Charles Saunders, céréalier du Dominion à la Ferme expérimentale centrale d’Ottawa et créateur du blé Marquis, est si impressionné par les travaux de Margaret Newton qu’il l’invite à participer à ses projets de recherche sur la reproduction quand elle aura obtenu son diplôme. Préférant se consacrer à la lutte contre la rouille du blé, elle refuse son offre. Grâce au blé Marquis que M. Saunders lui fournit pour ses travaux, elle fait toutefois une découverte importante : il existe plusieurs variétés ou « races » de rouille du blé. Cette découverte mènera à la mise au point de grains résistants à la rouille.

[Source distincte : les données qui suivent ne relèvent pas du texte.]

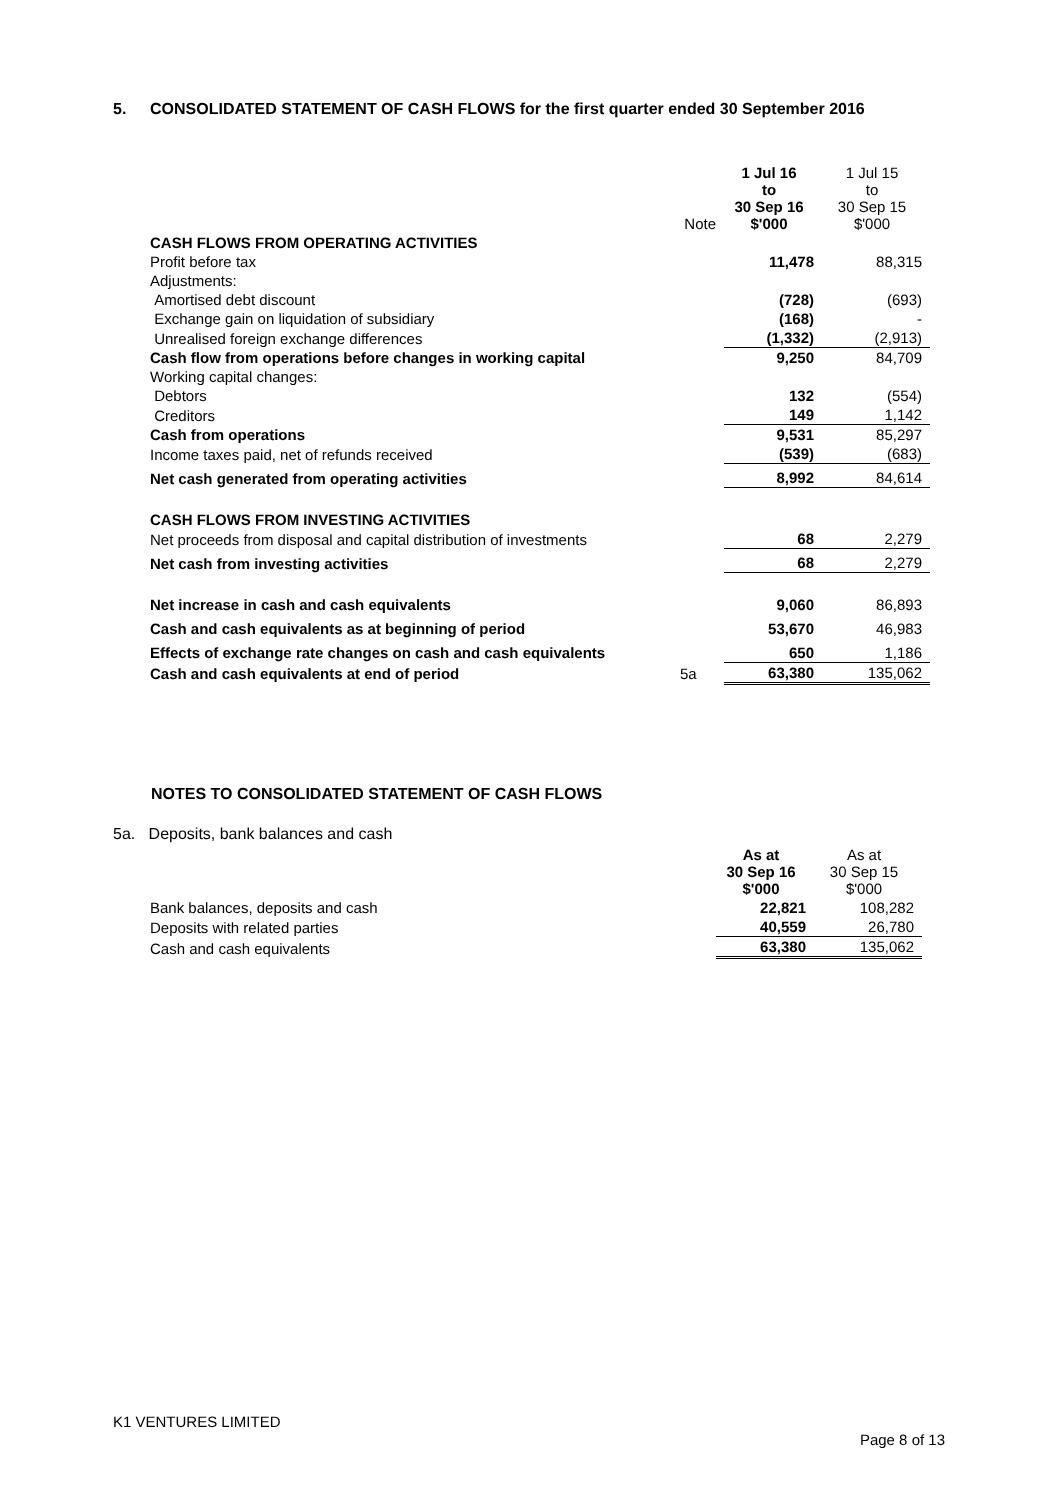5. CONSOLIDATED STATEMENT OF CASH FLOWS for the first quarter ended 30 September 2016
| | Note | 1 Jul 16 to 30 Sep 16 $'000 | 1 Jul 15 to 30 Sep 15 $'000 |
| --- | --- | --- | --- |
| CASH FLOWS FROM OPERATING ACTIVITIES | | | |
| Profit before tax | | 11,478 | 88,315 |
| Adjustments: | | | |
| Amortised debt discount | | (728) | (693) |
| Exchange gain on liquidation of subsidiary | | (168) | - |
| Unrealised foreign exchange differences | | (1,332) | (2,913) |
| Cash flow from operations before changes in working capital | | 9,250 | 84,709 |
| Working capital changes: | | | |
| Debtors | | 132 | (554) |
| Creditors | | 149 | 1,142 |
| Cash from operations | | 9,531 | 85,297 |
| Income taxes paid, net of refunds received | | (539) | (683) |
| Net cash generated from operating activities | | 8,992 | 84,614 |
| CASH FLOWS FROM INVESTING ACTIVITIES | | | |
| Net proceeds from disposal and capital distribution of investments | | 68 | 2,279 |
| Net cash from investing activities | | 68 | 2,279 |
| Net increase in cash and cash equivalents | | 9,060 | 86,893 |
| Cash and cash equivalents as at beginning of period | | 53,670 | 46,983 |
| Effects of exchange rate changes on cash and cash equivalents | | 650 | 1,186 |
| Cash and cash equivalents at end of period | 5a | 63,380 | 135,062 |
NOTES TO CONSOLIDATED STATEMENT OF CASH FLOWS
5a. Deposits, bank balances and cash
| | As at 30 Sep 16 $'000 | As at 30 Sep 15 $'000 |
| --- | --- | --- |
| Bank balances, deposits and cash | 22,821 | 108,282 |
| Deposits with related parties | 40,559 | 26,780 |
| Cash and cash equivalents | 63,380 | 135,062 |
K1 VENTURES LIMITED
Page 8 of 13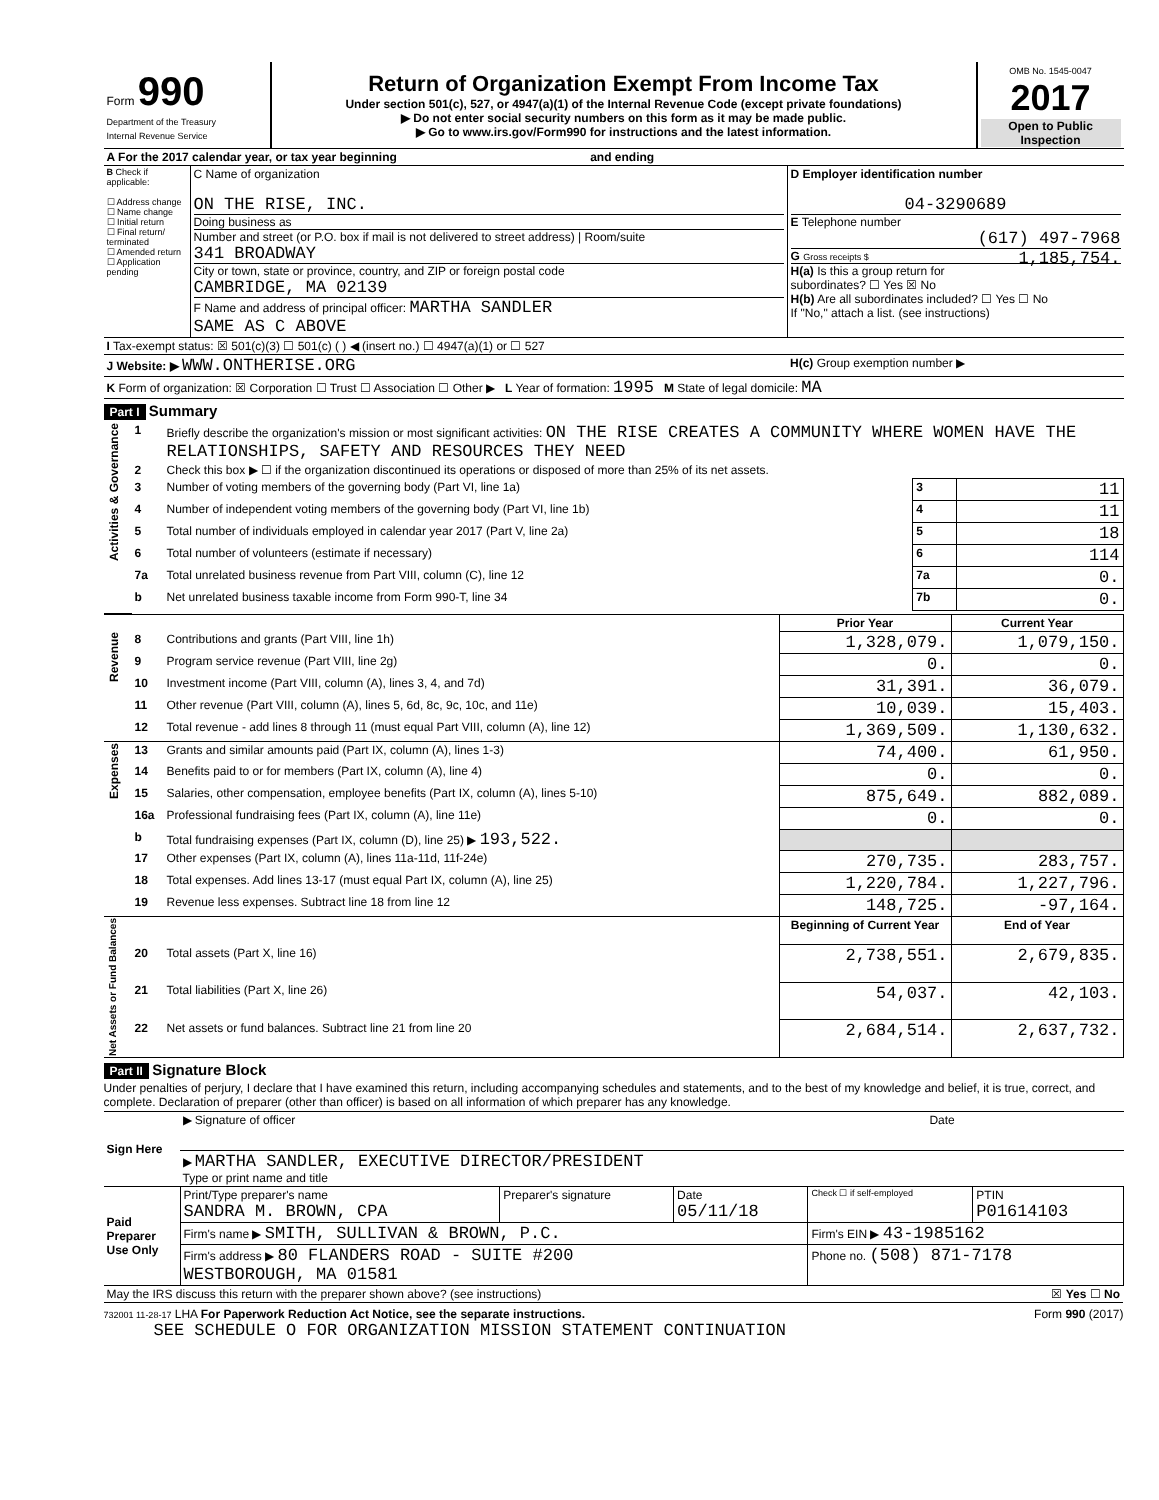| Form 990 Department of the Treasury Internal Revenue Service | Return of Organization Exempt From Income Tax Under section 501(c), 527, or 4947(a)(1) of the Internal Revenue Code (except private foundations) ▶ Do not enter social security numbers on this form as it may be made public. ▶ Go to www.irs.gov/Form990 for instructions and the latest information. | OMB No. 1545-0047 2017 Open to Public Inspection |
| A For the 2017 calendar year, or tax year beginning and ending | | |
| B Check if applicable: ☐ Address change ☐ Name change ☐ Initial return ☐ Final return/ terminated ☐ Amended return ☐ Application pending | C Name of organization ON THE RISE, INC. Doing business as Number and street (or P.O. box if mail is not delivered to street address) / Room/suite 341 BROADWAY City or town, state or province, country, and ZIP or foreign postal code CAMBRIDGE, MA 02139 F Name and address of principal officer: MARTHA SANDLER SAME AS C ABOVE | D Employer identification number 04-3290689 E Telephone number (617) 497-7968 G Gross receipts $ 1,185,754. H(a) Is this a group return for subordinates? ☐ Yes ☒ No H(b) Are all subordinates included? ☐ Yes ☐ No If "No," attach a list. (see instructions) |
| I Tax-exempt status: ☒ 501(c)(3) ☐ 501(c) ( ) ◀ (insert no.) ☐ 4947(a)(1) or ☐ 527 | | |
| J Website: ▶ WWW.ONTHERISE.ORG | | H(c) Group exemption number ▶ |
| K Form of organization: ☒ Corporation ☐ Trust ☐ Association ☐ Other ▶ L Year of formation: 1995 M State of legal domicile: MA | | |
Part I Summary
| Activities & Governance | 1 | Briefly describe the organization's mission or most significant activities: ON THE RISE CREATES A COMMUNITY WHERE WOMEN HAVE THE RELATIONSHIPS, SAFETY AND RESOURCES THEY NEED | | |
| | 2 | Check this box ▶ ☐ if the organization discontinued its operations or disposed of more than 25% of its net assets. | | |
| | 3 | Number of voting members of the governing body (Part VI, line 1a) | 3 | 11 |
| | 4 | Number of independent voting members of the governing body (Part VI, line 1b) | 4 | 11 |
| | 5 | Total number of individuals employed in calendar year 2017 (Part V, line 2a) | 5 | 18 |
| | 6 | Total number of volunteers (estimate if necessary) | 6 | 114 |
| | 7a | Total unrelated business revenue from Part VIII, column (C), line 12 | 7a | 0. |
| | b | Net unrelated business taxable income from Form 990-T, line 34 | 7b | 0. |
| | | | Prior Year | Current Year |
| Revenue | 8 | Contributions and grants (Part VIII, line 1h) | 1,328,079. | 1,079,150. |
| | 9 | Program service revenue (Part VIII, line 2g) | 0. | 0. |
| | 10 | Investment income (Part VIII, column (A), lines 3, 4, and 7d) | 31,391. | 36,079. |
| | 11 | Other revenue (Part VIII, column (A), lines 5, 6d, 8c, 9c, 10c, and 11e) | 10,039. | 15,403. |
| | 12 | Total revenue - add lines 8 through 11 (must equal Part VIII, column (A), line 12) | 1,369,509. | 1,130,632. |
| Expenses | 13 | Grants and similar amounts paid (Part IX, column (A), lines 1-3) | 74,400. | 61,950. |
| | 14 | Benefits paid to or for members (Part IX, column (A), line 4) | 0. | 0. |
| | 15 | Salaries, other compensation, employee benefits (Part IX, column (A), lines 5-10) | 875,649. | 882,089. |
| | 16a | Professional fundraising fees (Part IX, column (A), line 11e) | 0. | 0. |
| | b | Total fundraising expenses (Part IX, column (D), line 25) ▶ 193,522. | | |
| | 17 | Other expenses (Part IX, column (A), lines 11a-11d, 11f-24e) | 270,735. | 283,757. |
| | 18 | Total expenses. Add lines 13-17 (must equal Part IX, column (A), line 25) | 1,220,784. | 1,227,796. |
| | 19 | Revenue less expenses. Subtract line 18 from line 12 | 148,725. | -97,164. |
| Net Assets or Fund Balances | | | Beginning of Current Year | End of Year |
| | 20 | Total assets (Part X, line 16) | 2,738,551. | 2,679,835. |
| | 21 | Total liabilities (Part X, line 26) | 54,037. | 42,103. |
| | 22 | Net assets or fund balances. Subtract line 21 from line 20 | 2,684,514. | 2,637,732. |
Part II Signature Block
Under penalties of perjury, I declare that I have examined this return, including accompanying schedules and statements, and to the best of my knowledge and belief, it is true, correct, and complete. Declaration of preparer (other than officer) is based on all information of which preparer has any knowledge.
| Sign Here | ▶ Signature of officer | Date |
| | ▶ MARTHA SANDLER, EXECUTIVE DIRECTOR/PRESIDENT Type or print name and title | |
| Paid Preparer Use Only | Print/Type preparer's name SANDRA M. BROWN, CPA | Preparer's signature | Date 05/11/18 | Check ☐ if self-employed | PTIN P01614103 |
| | Firm's name ▶ SMITH, SULLIVAN & BROWN, P.C. | | | Firm's EIN ▶ 43-1985162 | |
| | Firm's address ▶ 80 FLANDERS ROAD - SUITE #200 WESTBOROUGH, MA 01581 | | | Phone no. (508) 871-7178 | |
| May the IRS discuss this return with the preparer shown above? (see instructions) ☒ Yes ☐ No | | | | | |
732001 11-28-17 LHA For Paperwork Reduction Act Notice, see the separate instructions. Form 990 (2017)
SEE SCHEDULE O FOR ORGANIZATION MISSION STATEMENT CONTINUATION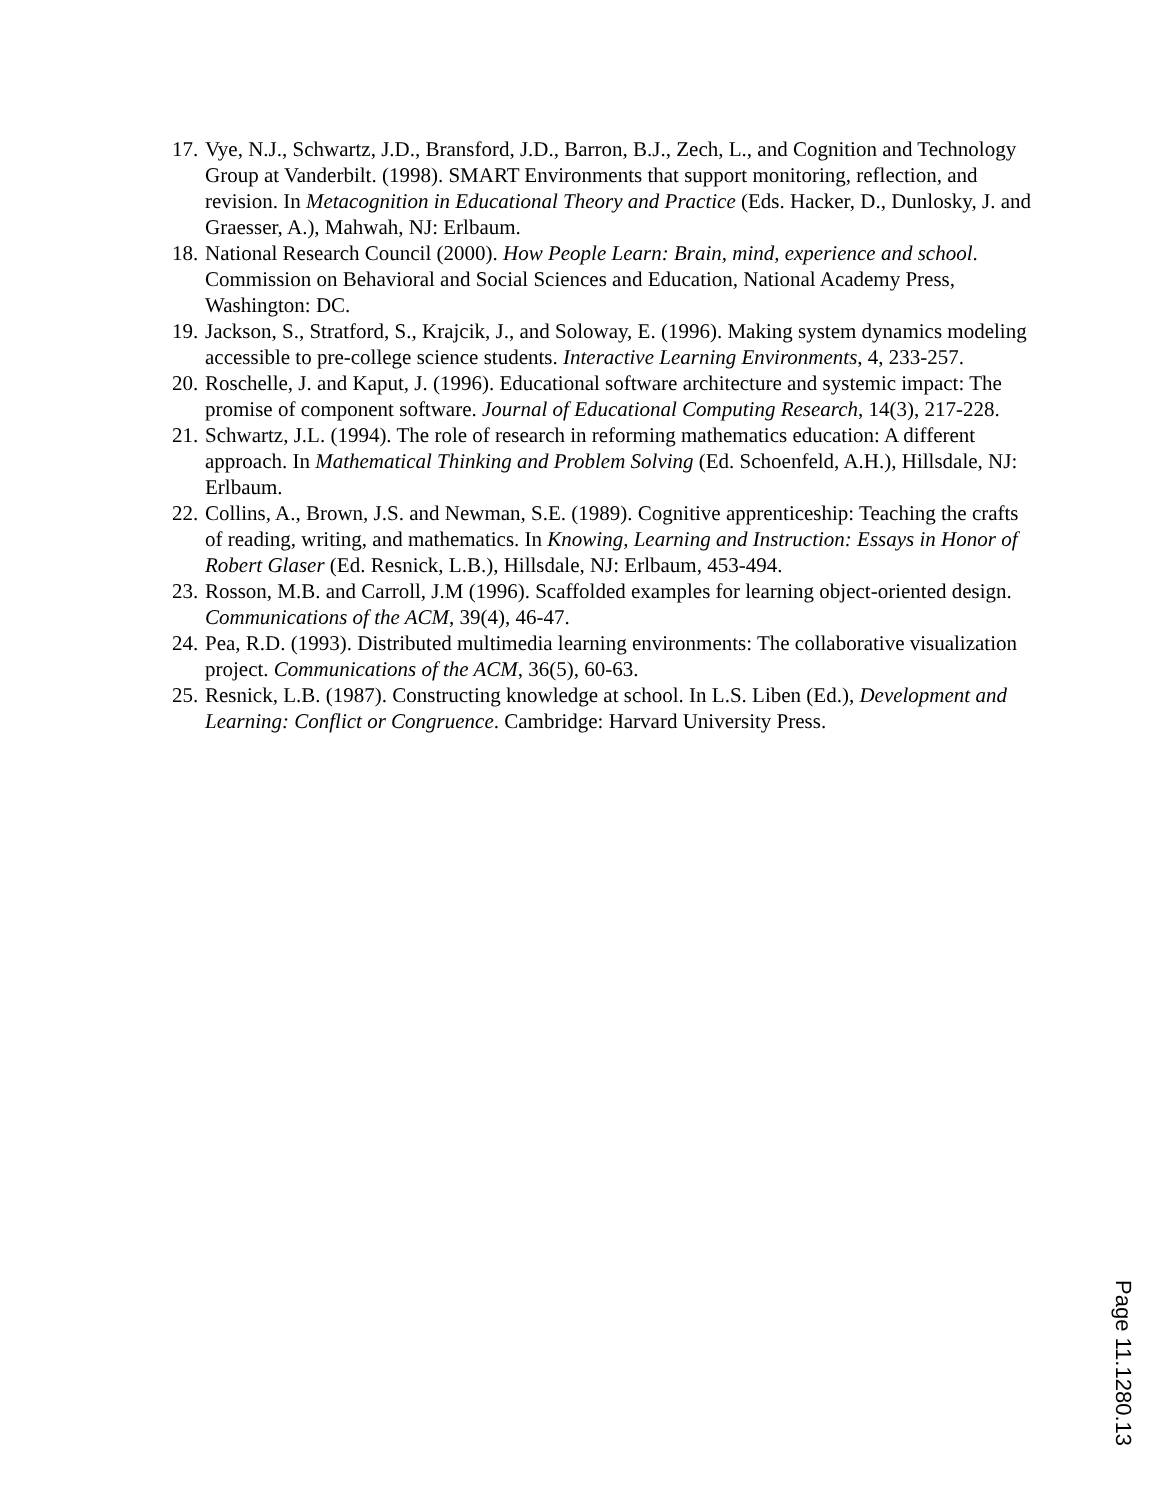17. Vye, N.J., Schwartz, J.D., Bransford, J.D., Barron, B.J., Zech, L., and Cognition and Technology Group at Vanderbilt. (1998). SMART Environments that support monitoring, reflection, and revision. In Metacognition in Educational Theory and Practice (Eds. Hacker, D., Dunlosky, J. and Graesser, A.), Mahwah, NJ: Erlbaum.
18. National Research Council (2000). How People Learn: Brain, mind, experience and school. Commission on Behavioral and Social Sciences and Education, National Academy Press, Washington: DC.
19. Jackson, S., Stratford, S., Krajcik, J., and Soloway, E. (1996). Making system dynamics modeling accessible to pre-college science students. Interactive Learning Environments, 4, 233-257.
20. Roschelle, J. and Kaput, J. (1996). Educational software architecture and systemic impact: The promise of component software. Journal of Educational Computing Research, 14(3), 217-228.
21. Schwartz, J.L. (1994). The role of research in reforming mathematics education: A different approach. In Mathematical Thinking and Problem Solving (Ed. Schoenfeld, A.H.), Hillsdale, NJ: Erlbaum.
22. Collins, A., Brown, J.S. and Newman, S.E. (1989). Cognitive apprenticeship: Teaching the crafts of reading, writing, and mathematics. In Knowing, Learning and Instruction: Essays in Honor of Robert Glaser (Ed. Resnick, L.B.), Hillsdale, NJ: Erlbaum, 453-494.
23. Rosson, M.B. and Carroll, J.M (1996). Scaffolded examples for learning object-oriented design. Communications of the ACM, 39(4), 46-47.
24. Pea, R.D. (1993). Distributed multimedia learning environments: The collaborative visualization project. Communications of the ACM, 36(5), 60-63.
25. Resnick, L.B. (1987). Constructing knowledge at school. In L.S. Liben (Ed.), Development and Learning: Conflict or Congruence. Cambridge: Harvard University Press.
Page 11.1280.13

En 1925, Margaret Newton entre au Laboratoire fédéral de recherche sur les rouilles de Winnipeg, où elle travaille jusqu’à ce que la maladie l’oblige à prendre sa retraite en 1945.

Margaret Newton
Margaret Newton
© Société royale du Canada.
Newton mène une carrière exceptionnellement longue qui lui vaut de nombreux éloges. Ses travaux méticuleux permettent de mieux comprendre la rouille du blé et surtout la rouille de la tige du blé, en plus de rendre possible la mise au point de grains résistants à la rouille. Cette innovation fournit aux Canadiens les moyens de maîtriser la rouille du blé et de prévenir une autre épidémie. De plus, ses travaux sur la résistance à la rouille dans le bagage génétique lui valent une reconnaissance à l’échelle internationale ainsi que le respect de ses collègues masculins.

Margaret Newton a été la première femme à recevoir la médaille Flavelle et la deuxième à être élue membre de la Société royale du Canada. Margaret Newton a été désignée personne d’importance historique nationale en 1996 en raison de sa contribution à la science.